WHAT THE EXERCISE ASKS:
Using the records below, filter out every line that lacks "Sharon" and copy the rest.

(Saved entries)
• • • •

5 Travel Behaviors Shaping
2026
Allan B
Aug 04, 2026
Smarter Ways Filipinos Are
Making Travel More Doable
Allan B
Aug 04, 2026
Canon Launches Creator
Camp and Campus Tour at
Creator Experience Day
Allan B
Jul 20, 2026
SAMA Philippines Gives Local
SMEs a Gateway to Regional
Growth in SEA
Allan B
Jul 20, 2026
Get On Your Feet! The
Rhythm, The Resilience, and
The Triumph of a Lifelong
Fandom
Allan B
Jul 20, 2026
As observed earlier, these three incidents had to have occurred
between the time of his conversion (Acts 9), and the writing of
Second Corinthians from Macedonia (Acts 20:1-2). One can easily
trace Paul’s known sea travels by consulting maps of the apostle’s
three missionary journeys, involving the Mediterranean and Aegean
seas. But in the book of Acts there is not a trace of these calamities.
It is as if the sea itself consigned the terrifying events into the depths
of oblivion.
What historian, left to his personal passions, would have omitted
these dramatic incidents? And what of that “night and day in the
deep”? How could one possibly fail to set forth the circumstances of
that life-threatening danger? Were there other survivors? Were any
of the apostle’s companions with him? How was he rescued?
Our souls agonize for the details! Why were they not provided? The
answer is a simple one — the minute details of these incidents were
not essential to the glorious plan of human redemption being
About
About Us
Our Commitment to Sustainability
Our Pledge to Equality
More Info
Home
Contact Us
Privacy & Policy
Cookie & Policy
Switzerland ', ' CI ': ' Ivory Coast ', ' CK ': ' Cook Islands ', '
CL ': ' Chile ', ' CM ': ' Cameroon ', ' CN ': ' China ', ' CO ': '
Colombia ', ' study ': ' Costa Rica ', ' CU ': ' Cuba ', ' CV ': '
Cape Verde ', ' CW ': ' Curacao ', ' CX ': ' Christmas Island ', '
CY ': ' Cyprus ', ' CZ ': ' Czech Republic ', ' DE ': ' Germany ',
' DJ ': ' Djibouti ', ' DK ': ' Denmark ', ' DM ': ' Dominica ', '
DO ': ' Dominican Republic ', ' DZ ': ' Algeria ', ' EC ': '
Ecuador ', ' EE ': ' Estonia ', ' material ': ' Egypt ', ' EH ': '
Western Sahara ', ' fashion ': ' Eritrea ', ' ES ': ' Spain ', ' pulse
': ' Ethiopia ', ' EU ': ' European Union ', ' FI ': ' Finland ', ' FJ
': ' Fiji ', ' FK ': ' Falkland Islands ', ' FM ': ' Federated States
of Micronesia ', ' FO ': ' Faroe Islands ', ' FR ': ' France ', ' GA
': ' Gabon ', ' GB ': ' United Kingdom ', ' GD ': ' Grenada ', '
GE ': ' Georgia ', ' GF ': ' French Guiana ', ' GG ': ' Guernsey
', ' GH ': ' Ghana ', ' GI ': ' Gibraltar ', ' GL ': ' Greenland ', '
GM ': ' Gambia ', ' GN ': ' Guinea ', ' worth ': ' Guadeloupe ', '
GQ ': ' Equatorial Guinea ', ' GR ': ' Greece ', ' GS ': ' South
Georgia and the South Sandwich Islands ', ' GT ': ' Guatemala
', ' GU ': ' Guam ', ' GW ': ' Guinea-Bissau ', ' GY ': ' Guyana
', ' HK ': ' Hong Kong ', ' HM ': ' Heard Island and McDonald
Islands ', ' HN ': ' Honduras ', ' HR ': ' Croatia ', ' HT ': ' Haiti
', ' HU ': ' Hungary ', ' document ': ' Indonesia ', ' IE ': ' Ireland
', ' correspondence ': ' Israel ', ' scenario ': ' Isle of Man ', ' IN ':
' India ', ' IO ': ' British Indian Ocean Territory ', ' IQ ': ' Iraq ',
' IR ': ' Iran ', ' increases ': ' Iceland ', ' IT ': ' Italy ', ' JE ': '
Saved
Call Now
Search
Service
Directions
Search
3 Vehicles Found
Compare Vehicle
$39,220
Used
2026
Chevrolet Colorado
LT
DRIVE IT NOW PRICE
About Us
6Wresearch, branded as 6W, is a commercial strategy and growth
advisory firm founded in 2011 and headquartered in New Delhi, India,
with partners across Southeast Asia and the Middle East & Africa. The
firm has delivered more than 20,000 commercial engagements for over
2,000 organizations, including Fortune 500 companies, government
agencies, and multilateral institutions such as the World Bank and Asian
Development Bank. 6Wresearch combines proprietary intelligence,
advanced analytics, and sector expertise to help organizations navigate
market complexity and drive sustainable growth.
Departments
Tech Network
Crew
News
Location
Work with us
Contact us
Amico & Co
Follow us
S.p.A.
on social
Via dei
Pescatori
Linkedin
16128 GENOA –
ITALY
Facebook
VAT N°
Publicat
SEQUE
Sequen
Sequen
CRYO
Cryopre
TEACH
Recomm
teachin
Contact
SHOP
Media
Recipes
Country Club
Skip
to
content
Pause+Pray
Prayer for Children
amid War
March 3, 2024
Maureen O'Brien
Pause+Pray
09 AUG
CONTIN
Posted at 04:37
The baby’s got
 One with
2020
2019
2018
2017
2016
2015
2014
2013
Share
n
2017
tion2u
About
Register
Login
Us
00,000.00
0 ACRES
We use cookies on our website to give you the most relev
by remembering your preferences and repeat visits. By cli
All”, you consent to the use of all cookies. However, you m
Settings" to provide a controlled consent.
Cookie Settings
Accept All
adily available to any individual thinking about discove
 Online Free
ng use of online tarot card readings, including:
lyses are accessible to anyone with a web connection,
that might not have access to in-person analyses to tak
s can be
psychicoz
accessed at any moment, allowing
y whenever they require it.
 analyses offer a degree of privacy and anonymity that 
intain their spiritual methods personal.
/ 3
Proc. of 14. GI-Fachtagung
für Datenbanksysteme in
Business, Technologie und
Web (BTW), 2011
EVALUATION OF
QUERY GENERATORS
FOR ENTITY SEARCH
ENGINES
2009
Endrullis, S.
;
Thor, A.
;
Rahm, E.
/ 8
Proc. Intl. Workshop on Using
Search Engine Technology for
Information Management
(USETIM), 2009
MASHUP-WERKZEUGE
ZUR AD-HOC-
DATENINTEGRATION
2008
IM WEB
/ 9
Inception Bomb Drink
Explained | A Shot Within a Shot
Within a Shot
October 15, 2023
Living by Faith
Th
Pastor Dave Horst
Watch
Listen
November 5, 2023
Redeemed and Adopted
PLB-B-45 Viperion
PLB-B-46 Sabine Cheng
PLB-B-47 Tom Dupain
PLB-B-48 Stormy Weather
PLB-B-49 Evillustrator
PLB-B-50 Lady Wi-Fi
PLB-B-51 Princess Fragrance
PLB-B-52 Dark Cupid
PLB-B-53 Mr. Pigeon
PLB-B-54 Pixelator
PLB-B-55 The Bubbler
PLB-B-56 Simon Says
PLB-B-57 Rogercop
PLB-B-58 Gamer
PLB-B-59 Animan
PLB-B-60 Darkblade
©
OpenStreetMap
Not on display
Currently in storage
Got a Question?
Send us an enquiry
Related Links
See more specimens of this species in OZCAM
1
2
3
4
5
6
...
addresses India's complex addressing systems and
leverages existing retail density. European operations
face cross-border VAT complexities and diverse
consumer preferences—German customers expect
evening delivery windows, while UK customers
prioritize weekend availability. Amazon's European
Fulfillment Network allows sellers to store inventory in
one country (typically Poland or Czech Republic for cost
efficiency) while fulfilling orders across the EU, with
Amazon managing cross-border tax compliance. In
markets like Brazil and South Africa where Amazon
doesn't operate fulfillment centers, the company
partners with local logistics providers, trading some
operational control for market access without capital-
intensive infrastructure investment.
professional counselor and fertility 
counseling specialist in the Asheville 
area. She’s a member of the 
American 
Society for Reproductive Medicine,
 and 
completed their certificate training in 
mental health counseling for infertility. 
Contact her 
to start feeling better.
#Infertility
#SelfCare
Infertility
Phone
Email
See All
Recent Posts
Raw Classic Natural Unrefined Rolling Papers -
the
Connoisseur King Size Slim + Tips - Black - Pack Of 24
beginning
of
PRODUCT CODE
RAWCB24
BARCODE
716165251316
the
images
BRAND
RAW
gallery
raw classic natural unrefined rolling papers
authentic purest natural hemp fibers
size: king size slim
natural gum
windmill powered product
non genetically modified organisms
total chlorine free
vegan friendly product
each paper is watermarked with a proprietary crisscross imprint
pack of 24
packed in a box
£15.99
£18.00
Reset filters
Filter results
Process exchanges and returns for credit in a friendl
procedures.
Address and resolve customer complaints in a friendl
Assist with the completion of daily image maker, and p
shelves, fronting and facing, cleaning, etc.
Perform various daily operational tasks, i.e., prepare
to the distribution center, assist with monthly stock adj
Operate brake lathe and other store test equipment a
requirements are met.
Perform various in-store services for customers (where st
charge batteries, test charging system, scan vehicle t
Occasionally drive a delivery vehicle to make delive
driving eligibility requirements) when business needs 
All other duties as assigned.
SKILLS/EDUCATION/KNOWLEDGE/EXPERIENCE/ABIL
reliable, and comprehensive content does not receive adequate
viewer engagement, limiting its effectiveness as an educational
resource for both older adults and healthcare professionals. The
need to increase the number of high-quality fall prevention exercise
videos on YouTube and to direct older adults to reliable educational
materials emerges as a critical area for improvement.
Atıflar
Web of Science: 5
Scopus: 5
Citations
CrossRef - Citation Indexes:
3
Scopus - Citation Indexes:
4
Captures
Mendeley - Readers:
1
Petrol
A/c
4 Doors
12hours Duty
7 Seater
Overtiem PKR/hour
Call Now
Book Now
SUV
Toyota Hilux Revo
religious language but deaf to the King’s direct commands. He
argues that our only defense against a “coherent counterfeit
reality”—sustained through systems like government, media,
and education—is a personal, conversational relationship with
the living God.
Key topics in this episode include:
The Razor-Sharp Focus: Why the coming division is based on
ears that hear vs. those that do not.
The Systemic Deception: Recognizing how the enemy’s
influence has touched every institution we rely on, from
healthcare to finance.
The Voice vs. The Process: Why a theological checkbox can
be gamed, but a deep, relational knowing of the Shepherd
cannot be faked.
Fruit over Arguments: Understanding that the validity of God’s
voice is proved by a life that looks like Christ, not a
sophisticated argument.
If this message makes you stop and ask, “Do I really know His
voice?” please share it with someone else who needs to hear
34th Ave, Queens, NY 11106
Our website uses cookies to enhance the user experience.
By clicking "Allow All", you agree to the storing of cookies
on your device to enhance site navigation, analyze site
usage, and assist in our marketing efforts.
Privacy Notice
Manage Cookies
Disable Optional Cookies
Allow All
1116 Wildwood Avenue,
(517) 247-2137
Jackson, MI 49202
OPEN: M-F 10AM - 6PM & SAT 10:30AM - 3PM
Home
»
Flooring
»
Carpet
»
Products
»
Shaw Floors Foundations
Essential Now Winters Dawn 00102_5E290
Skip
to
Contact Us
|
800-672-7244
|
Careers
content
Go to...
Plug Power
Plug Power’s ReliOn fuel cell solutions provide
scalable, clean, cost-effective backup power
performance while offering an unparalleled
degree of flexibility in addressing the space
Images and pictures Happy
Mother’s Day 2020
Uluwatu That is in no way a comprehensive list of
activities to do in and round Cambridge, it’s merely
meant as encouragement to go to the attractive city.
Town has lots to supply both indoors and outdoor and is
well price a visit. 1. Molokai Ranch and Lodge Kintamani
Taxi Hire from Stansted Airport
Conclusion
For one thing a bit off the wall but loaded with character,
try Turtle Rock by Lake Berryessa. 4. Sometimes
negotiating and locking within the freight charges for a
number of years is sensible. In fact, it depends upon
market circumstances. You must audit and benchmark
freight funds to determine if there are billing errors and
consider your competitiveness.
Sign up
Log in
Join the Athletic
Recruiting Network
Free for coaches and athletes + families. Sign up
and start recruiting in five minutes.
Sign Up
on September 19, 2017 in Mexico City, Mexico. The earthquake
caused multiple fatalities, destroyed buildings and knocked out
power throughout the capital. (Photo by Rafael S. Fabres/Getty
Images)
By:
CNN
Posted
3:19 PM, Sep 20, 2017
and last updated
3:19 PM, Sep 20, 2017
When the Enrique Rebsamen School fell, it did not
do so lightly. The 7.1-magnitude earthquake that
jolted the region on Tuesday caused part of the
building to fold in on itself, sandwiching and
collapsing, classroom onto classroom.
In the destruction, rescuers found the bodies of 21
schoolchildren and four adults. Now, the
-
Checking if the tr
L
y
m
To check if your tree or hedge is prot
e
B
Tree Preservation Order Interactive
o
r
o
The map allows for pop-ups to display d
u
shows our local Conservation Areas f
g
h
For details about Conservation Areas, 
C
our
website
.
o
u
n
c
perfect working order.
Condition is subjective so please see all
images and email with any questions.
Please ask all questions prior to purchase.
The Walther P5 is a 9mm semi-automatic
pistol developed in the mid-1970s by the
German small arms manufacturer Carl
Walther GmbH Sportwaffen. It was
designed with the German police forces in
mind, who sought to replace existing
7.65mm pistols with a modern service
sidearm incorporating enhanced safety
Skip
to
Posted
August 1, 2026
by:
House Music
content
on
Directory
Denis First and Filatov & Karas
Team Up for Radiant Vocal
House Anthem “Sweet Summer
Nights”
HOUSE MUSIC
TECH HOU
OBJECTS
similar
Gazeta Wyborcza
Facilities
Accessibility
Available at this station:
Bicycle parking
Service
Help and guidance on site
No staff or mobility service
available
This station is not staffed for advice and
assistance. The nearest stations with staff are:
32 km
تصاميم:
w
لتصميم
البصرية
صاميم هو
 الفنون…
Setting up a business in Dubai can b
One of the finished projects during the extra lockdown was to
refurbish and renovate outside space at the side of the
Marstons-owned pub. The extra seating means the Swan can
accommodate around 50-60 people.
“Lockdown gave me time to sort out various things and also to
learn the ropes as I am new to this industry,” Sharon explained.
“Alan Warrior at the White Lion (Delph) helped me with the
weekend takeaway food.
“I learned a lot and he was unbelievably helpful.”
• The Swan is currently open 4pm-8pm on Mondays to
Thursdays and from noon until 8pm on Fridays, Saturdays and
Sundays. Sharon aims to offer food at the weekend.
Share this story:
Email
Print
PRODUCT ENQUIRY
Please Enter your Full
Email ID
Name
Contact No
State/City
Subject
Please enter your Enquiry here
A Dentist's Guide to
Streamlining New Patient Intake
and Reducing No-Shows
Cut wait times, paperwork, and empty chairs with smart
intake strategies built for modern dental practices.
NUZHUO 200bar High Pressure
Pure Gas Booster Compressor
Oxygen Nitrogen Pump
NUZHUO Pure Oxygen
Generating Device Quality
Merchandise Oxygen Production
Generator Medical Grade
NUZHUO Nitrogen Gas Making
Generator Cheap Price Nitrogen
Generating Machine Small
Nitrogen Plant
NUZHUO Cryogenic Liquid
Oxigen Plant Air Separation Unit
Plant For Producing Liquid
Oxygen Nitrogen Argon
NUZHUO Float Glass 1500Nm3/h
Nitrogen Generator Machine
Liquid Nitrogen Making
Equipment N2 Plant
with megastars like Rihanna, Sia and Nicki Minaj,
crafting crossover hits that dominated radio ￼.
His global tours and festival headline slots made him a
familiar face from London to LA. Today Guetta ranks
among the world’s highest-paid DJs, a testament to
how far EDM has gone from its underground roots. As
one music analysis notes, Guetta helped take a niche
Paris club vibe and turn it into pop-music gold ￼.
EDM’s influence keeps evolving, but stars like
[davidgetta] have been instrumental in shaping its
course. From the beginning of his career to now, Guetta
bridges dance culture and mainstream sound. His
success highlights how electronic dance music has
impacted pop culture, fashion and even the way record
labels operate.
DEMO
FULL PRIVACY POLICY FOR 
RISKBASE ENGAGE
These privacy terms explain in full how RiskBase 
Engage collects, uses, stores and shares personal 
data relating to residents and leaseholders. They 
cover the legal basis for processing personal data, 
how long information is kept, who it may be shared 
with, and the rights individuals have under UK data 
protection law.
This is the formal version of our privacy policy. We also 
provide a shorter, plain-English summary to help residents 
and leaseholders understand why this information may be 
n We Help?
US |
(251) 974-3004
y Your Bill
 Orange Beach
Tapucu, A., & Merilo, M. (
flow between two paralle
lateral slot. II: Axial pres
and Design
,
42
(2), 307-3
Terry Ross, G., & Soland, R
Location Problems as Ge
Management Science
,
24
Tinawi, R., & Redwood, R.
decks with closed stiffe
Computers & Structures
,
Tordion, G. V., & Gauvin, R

• • • •

ANSWER FOR THE TASK:
learn the ropes as I am new to this industry,” Sharon explained.
Sundays. Sharon aims to offer food at the weekend.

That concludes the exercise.